■ Collection entries ■
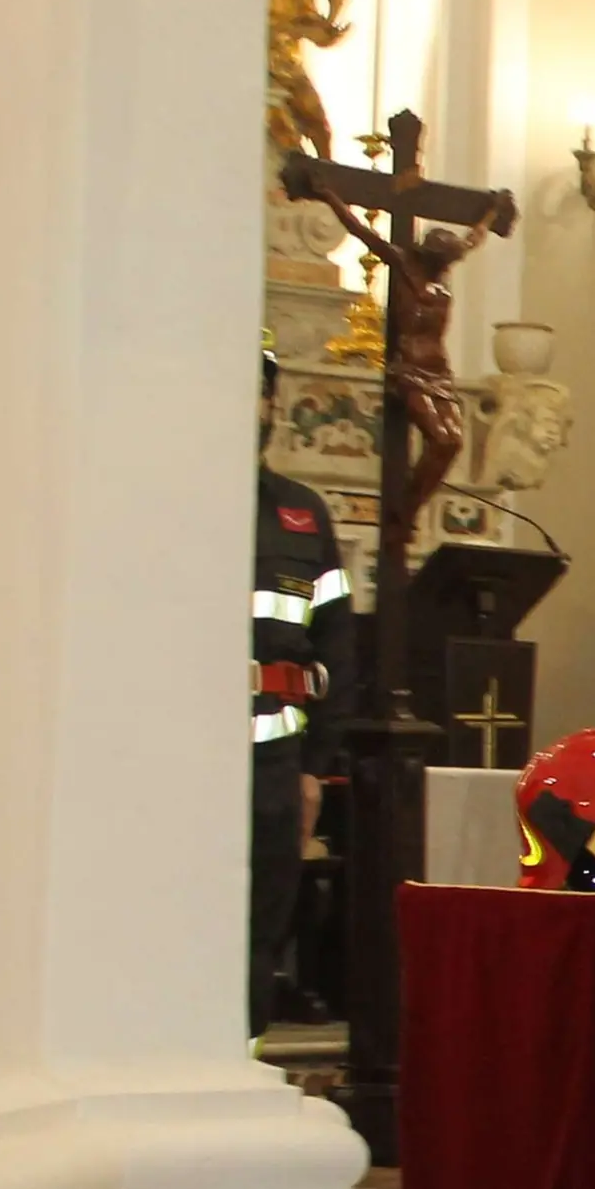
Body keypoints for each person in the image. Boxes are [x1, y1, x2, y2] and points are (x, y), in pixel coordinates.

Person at [249, 345, 352, 1038]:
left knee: (263, 923)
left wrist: (316, 767)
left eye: (257, 393)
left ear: (272, 408)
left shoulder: (303, 514)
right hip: (176, 765)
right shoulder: (166, 508)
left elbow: (336, 642)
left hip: (276, 767)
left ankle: (242, 1059)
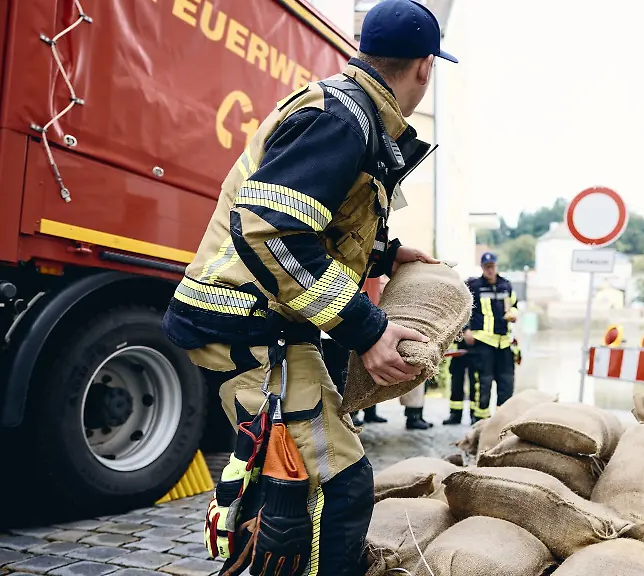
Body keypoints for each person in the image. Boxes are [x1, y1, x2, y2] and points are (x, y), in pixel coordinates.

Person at [161, 0, 456, 572]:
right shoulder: (342, 120)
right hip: (246, 326)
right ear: (425, 67)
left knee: (290, 472)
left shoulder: (348, 112)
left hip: (254, 323)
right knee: (335, 482)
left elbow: (315, 226)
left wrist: (384, 254)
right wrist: (367, 329)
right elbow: (271, 231)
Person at [463, 253, 517, 423]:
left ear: (496, 266)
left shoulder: (506, 285)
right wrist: (466, 329)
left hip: (504, 342)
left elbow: (514, 306)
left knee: (506, 383)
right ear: (482, 268)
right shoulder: (474, 286)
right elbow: (463, 309)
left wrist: (513, 314)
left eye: (492, 266)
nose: (490, 269)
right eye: (487, 266)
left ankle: (503, 420)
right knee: (483, 383)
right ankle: (481, 421)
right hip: (483, 342)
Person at [320, 333, 386, 426]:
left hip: (353, 336)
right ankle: (349, 413)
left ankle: (368, 413)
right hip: (335, 338)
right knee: (342, 376)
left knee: (364, 375)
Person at [442, 324, 478, 425]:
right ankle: (455, 415)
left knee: (475, 384)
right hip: (458, 350)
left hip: (477, 349)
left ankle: (474, 414)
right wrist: (465, 329)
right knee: (456, 384)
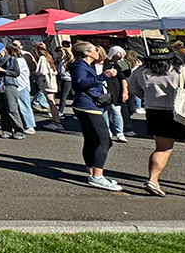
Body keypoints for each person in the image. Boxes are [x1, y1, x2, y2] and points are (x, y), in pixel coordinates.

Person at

■ Exercise ■
With images left out, the data must be transcribed exactly.

■ Response ■
Body keypoints for each person in the image. Boxes are [x1, y1, x2, y2] and points are (x, y), in pixel coordinates.

Person at [249, 345, 352, 1038]:
left knee: (263, 923)
left wrist: (316, 767)
left eye: (257, 393)
left ear: (272, 408)
left shoulder: (303, 514)
right hip: (176, 765)
right shoulder: (166, 508)
left elbow: (336, 642)
left hip: (276, 767)
left ankle: (242, 1059)
Body keypoints for each person in the image. Boxes are [x1, y1, x2, y2] and points are (x, y), in pixel coordinates.

Person at [161, 0, 456, 572]:
right shoulder: (342, 120)
right hip: (246, 326)
right ear: (425, 67)
left knee: (290, 472)
left shoulder: (348, 112)
left hip: (254, 323)
right knee: (335, 482)
left elbow: (315, 226)
left wrist: (384, 254)
right wrist: (367, 329)
right elbow: (271, 231)
Person at [463, 253, 517, 423]:
left ear: (496, 266)
left shoulder: (506, 285)
right wrist: (466, 329)
left hip: (504, 342)
left elbow: (514, 306)
left knee: (506, 383)
right ear: (482, 268)
right shoulder: (474, 286)
right elbow: (463, 309)
left wrist: (513, 314)
left eye: (492, 266)
nose: (490, 269)
right eye: (487, 266)
left ankle: (503, 420)
right knee: (483, 383)
right ankle: (481, 421)
right hip: (483, 342)
Person at [320, 333, 386, 426]:
left hip: (353, 336)
right ankle: (349, 413)
left ankle: (368, 413)
right hip: (335, 338)
right knee: (342, 376)
left knee: (364, 375)
Person at [442, 324, 478, 425]:
right ankle: (455, 415)
left knee: (475, 384)
right hip: (458, 350)
left hip: (477, 349)
left ankle: (474, 414)
right wrist: (465, 329)
right knee: (456, 384)
Body keypoints for each person in the image. Boxes are [x1, y1, x2, y2] and points are (x, y), in pixel coordinates.

Person at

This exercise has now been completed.